- _Exercise description_
Some entries follow. Reproduce exactly the lines starting at the one with "entries. | |" and stopping after the one with "be terminated. |".

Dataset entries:
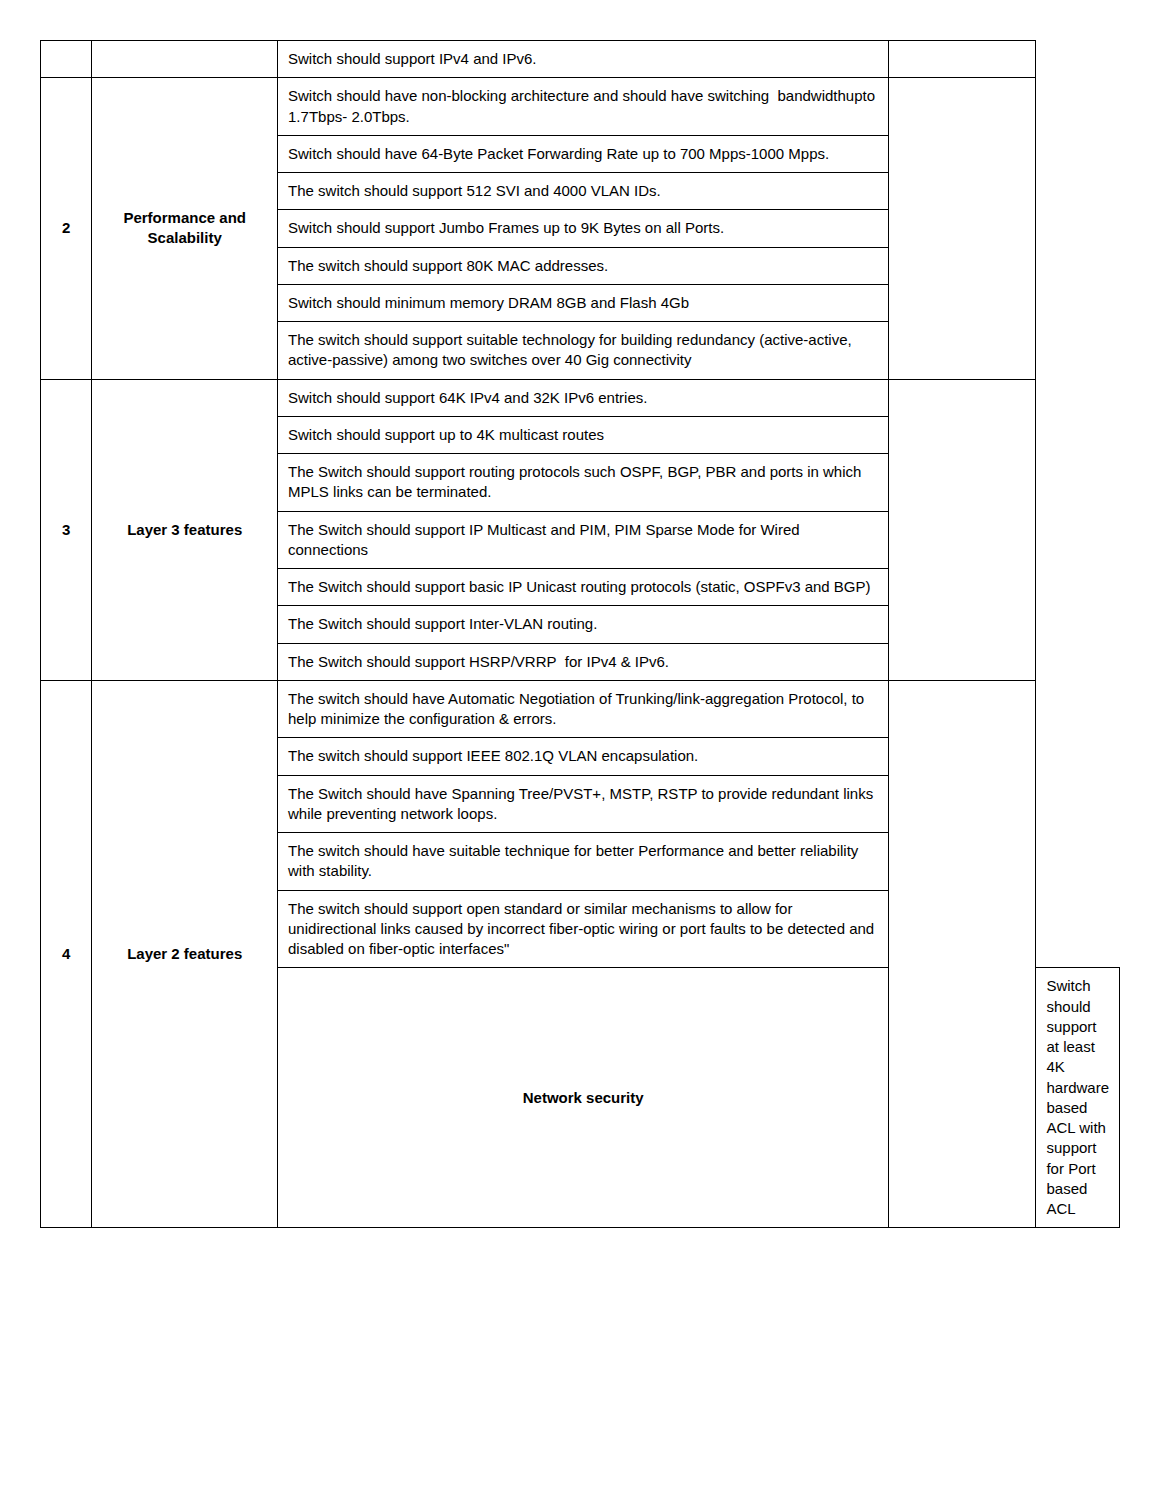| | | Switch should support IPv4 and IPv6. | |
| 2 | Performance and Scalability | Switch should have non-blocking architecture and should have switching bandwidthupto 1.7Tbps- 2.0Tbps. | |
| Switch should have 64-Byte Packet Forwarding Rate up to 700 Mpps-1000 Mpps. |
| The switch should support 512 SVI and 4000 VLAN IDs. |
| Switch should support Jumbo Frames up to 9K Bytes on all Ports. |
| The switch should support 80K MAC addresses. |
| Switch should minimum memory DRAM 8GB and Flash 4Gb |
| The switch should support suitable technology for building redundancy (active-active, active-passive) among two switches over 40 Gig connectivity |
| 3 | Layer 3 features | Switch should support 64K IPv4 and 32K IPv6 entries. | |
| Switch should support up to 4K multicast routes |
| The Switch should support routing protocols such OSPF, BGP, PBR and ports in which MPLS links can be terminated. |
| The Switch should support IP Multicast and PIM, PIM Sparse Mode for Wired connections |
| The Switch should support basic IP Unicast routing protocols (static, OSPFv3 and BGP) |
| The Switch should support Inter-VLAN routing. |
| The Switch should support HSRP/VRRP for IPv4 & IPv6. |
| 4 | Layer 2 features | The switch should have Automatic Negotiation of Trunking/link-aggregation Protocol, to help minimize the configuration & errors. | |
| The switch should support IEEE 802.1Q VLAN encapsulation. |
| The Switch should have Spanning Tree/PVST+, MSTP, RSTP to provide redundant links while preventing network loops. |
| The switch should have suitable technique for better Performance and better reliability with stability. |
| The switch should support open standard or similar mechanisms to allow for unidirectional links caused by incorrect fiber-optic wiring or port faults to be detected and disabled on fiber-optic interfaces" |
| Network security | Switch should support at least 4K hardware based ACL with support for Port based ACL |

- _Reply to the exercise_
| 3 | Layer 3 features | Switch should support 64K IPv4 and 32K IPv6 entries. | |
| Switch should support up to 4K multicast routes |
| The Switch should support routing protocols such OSPF, BGP, PBR and ports in which MPLS links can be terminated. |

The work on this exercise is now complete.